Dan’s story from yesterday showcases precisely what I want to write about today; how the Lord, in his goodness, has given me incredible witnesses of love in my seminarian brothers. We’ve spoken at length about how beautiful it is to watch the sisters at work; how they do their service with immense joy and love, seeing only Jesus in the poor around them. It’s been just as beautiful for me to watch my brothers as they love the poor around them.
When volunteering at my main volunteer site, Daya Dan, where we work with mentally and physically handicapped children, I was told by one of the nurses to put pillowcases on some pillows in the corner. I went over to do this simple task and was given a moment much calmer than the usual the rush of feeding the children, playing with them, helping them with their homework, and doing laundry. In this lull, I looked around the room, and what met my eyes was a beautiful sight. We had just arrived for the day and my brothers were greeting the children in the dormitory. They were going around the room, showing each child such love and affection. One was kneeling by the bedside of a child, simply holding his hand while looking lovingly into his eyes. Another was talking to a child in his bed, laughing with him and saying, “good morning”. A third was being led by a jumping child into the other room to play. While doing these things, my brothers radiated love towards the children, being extraordinary examples of the Father’s love through ordinary means.
Over the next couple days, the Lord continued to show me the goodness of my brothers, especially in how they loved the poor around them through their own talents and personalities. Frankie Floeder, who is very musically gifted, quickly found a guitar at Daya Dan and thrilled the kids by singing songs with them. The kids were absolutely delighted–they danced up and down, clapping and singing with joy. Michael Maloney, gifted with an incredibly logical and intelligent mind, devised a system with a nonverbal child in which he could communicate by pointing out letters on his t-shirt to spell words. Joshua Abraham is one of the most personable people I know. In serving at Daya Dan and at Kalighat, the home for the dying, Josh was quick to learn the names of those he’s encountering, so he could truly know them and enter into a genuine relationship with them. He’s also been learning Bengali phrases in order to communicate better with them. Also at Kalighat, Ryan Sustacek, who has the wonderful talent of being an intentional listener, sat on a cot listening to a sick man, asking about his life and making sure he felt heard. Ed Burke has one of the biggest hearts of anyone I know, and he used this incredible gift to stay by the bedside of a dying man for the entire visiting time, which is a full two hours. He then repeated this the next time we were at Kalighat.
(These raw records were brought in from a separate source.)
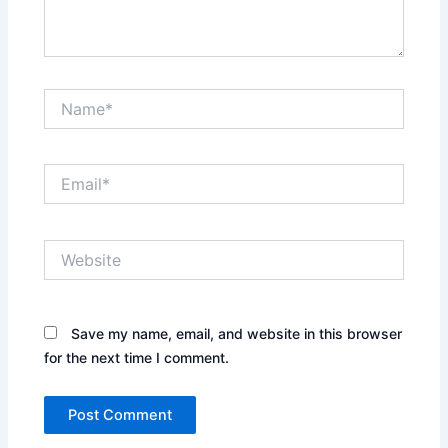
Name*
Email*
Website
Save my name, email, and website in this browser
for the next time I comment.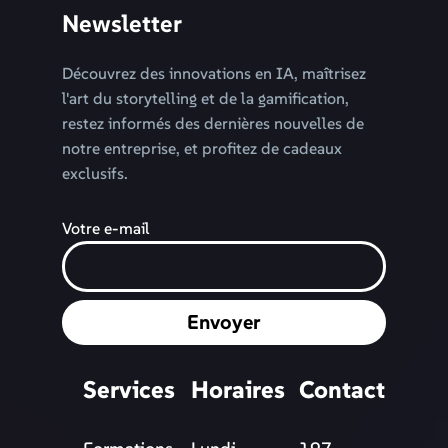
Newsletter
Découvrez des innovations en IA, maîtrisez
l'art du storytelling et de la gamification,
restez informés des dernières nouvelles de
notre entreprise, et profitez de cadeaux
exclusifs.
Votre e-mail
Envoyer
Services
Horaires
Contact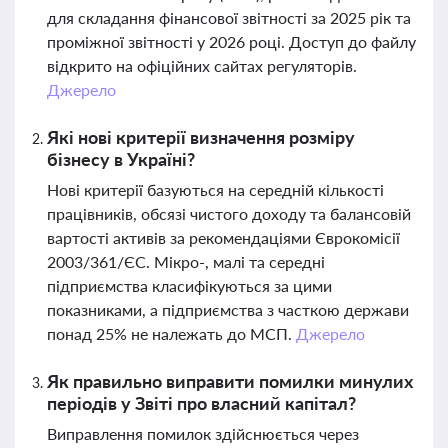
для складання фінансової звітності за 2025 рік та
проміжної звітності у 2026 році. Доступ до файлу
відкрито на офіційних сайтах регуляторів.
Джерело
Які нові критерії визначення розміру
бізнесу в Україні?
Нові критерії базуються на середній кількості
працівників, обсязі чистого доходу та балансовій
вартості активів за рекомендаціями Єврокомісії
2003/361/ЄС. Мікро-, малі та середні
підприємства класифікуються за цими
показниками, а підприємства з часткою держави
понад 25% не належать до МСП.
Джерело
Як правильно виправити помилки минулих
періодів у Звіті про власний капітал?
Виправлення помилок здійснюється через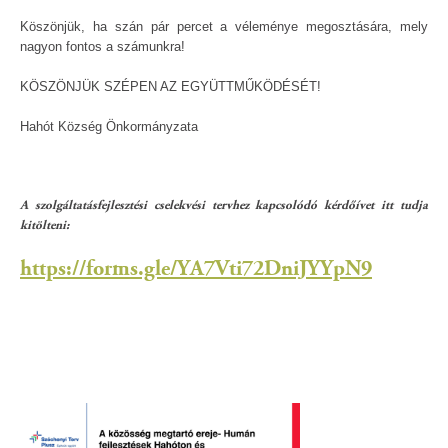
Köszönjük, ha szán pár percet a véleménye megosztására, mely
nagyon fontos a számunkra!
KÖSZÖNJÜK SZÉPEN AZ EGYÜTTMŰKÖDÉSÉT!
Hahót Község Önkormányzata
A szolgáltatásfejlesztési cselekvési tervhez kapcsolódó kérdőívet itt tudja
kitölteni:
https://forms.gle/YA7Vti72DniJYYpN9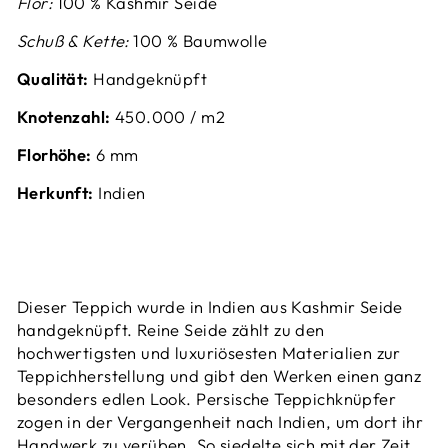
Flor:
100 % Kashmir Seide
Schuß & Kette:
100 % Baumwolle
Qualität:
Handgeknüpft
Knotenzahl:
4
50.000 / m2
Florhöhe:
6
mm
Herkunft:
Indien
Dieser Teppich wurde in Indien aus Kashmir Seide
handgeknüpft. Reine Seide zählt zu den
hochwertigsten und luxuriösesten Materialien zur
Teppichherstellung und gibt den Werken einen ganz
besonders edlen Look. Persische Teppichknüpfer
zogen in der Vergangenheit nach Indien, um dort ihr
Handwerk zu verüben. So siedelte sich mit der Zeit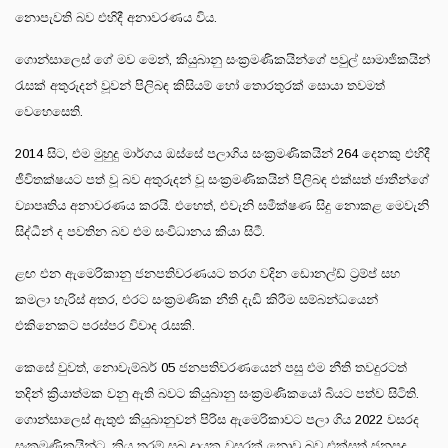
නොපැවති බව එහිදී අනාවරණය විය.
ගොන්සාලෙස් ගේ මව මෙන්, කියුබානු සංක්‍රමණිකයින්ගේ පවුල් සාමාජිකයින්
රැසක් අතුරුදන් වූවන් පිලිබඳ කිසියම් හෝ තොරතුරක් සොයා තවමත්
වෙහෙසෙති.
2014 සිට, එම මුහුදු මාර්ගය ඔස්සේ පලාගිය සංක්‍රමණිකයින් 264 දෙනකු එහිදී
ජීවිතක්ෂයට පත් වූ බව අතුරුදන් වූ සංක්‍රමණිකයින් පිලිබඳ එක්සත් ජාතීන්ගේ
ව්‍යාපෘතිය අනාවරණය කරයි. එහෙත්, එවැනි සමීක්ෂණ සිදු නොකළ මෙවැනි
සිද්ධීන් ද පවතින බව එම සංවිධානය කියා සිටී.
ළඟ එන ඇමෙරිකානු ජනපතිවරණයට තරග වදින ඩොනල්ඩ් ට්‍රම්ප් සහ
කමලා හැරිස් අතර, එරට සංක්‍රමණික නීති දැඩි කිරීම සම්බන්ධයෙන්
එකිනෙකට පරස්පර විවාද රැසකි.
කෙසේ වුවත්, නොවැම්බර් 05 ජනපතිවරණයෙන් පසු එම නීති තවදුරටත්
තදින් ක්‍රියාත්මක වනු ඇති බවට කියුබානු සංක්‍රමණිකයෝ බියට පත්ව සිටිති.
ගොන්සාලෙස් ඇතුළු කියුබානුවන් පිරිස ඇමෙරිකාවට පලා ගිය 2022 වසරද
සංක්‍රමණිකයින්ට, කියූ තරම් සුබ දායක වසරක් නොවූ බව එක්සත් ජනපද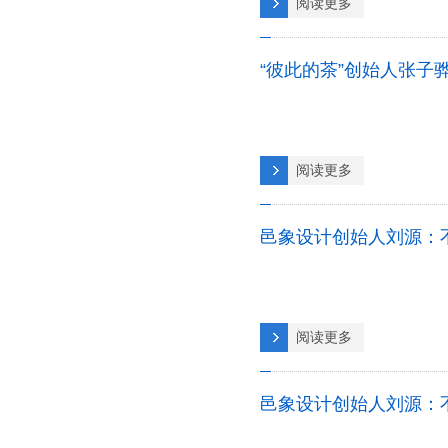
阅读更多
“彼此的茶”创始人张子
阅读更多
邑象设计创始人刘源：
阅读更多
邑象设计创始人刘源：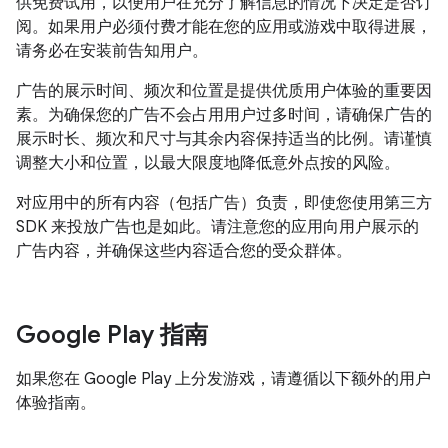
供免费试用，以便用户在充分了解信息的情况下决定是否订
阅。如果用户必须付费才能在您的应用或游戏中取得进展，
请务必在安装前告知用户。
广告的展示时间、频次和位置是提供优质用户体验的重要因
素。为确保您的广告不会占用用户过多时间，请确保广告的
展示时长、频次和尺寸与其余内容保持适当的比例。请谨慎
调整大小和位置，以最大限度地降低意外点按的风险。
对应用中的所有内容（包括广告）负责，即使您使用第三方
SDK 来投放广告也是如此。请注意您的应用向用户展示的
广告内容，并确保这些内容适合您的受众群体。
Google Play 指南
如果您在 Google Play 上分发游戏，请遵循以下额外的用户
体验指南。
I share these moments with you, which are only a handful out of many, many more possible examples, to show you the goodness of the brothers I’m here serving with. We traveled here to Calcutta to encounter Christ in the poor, which we most certainly have; but another huge blessing of the trip is encountering Christ in each other, in witnessing the heart of Jesus shining forth from my brother seminarian. What a true honor it is to serve beside these true men in Christ, men of the church, and men for others.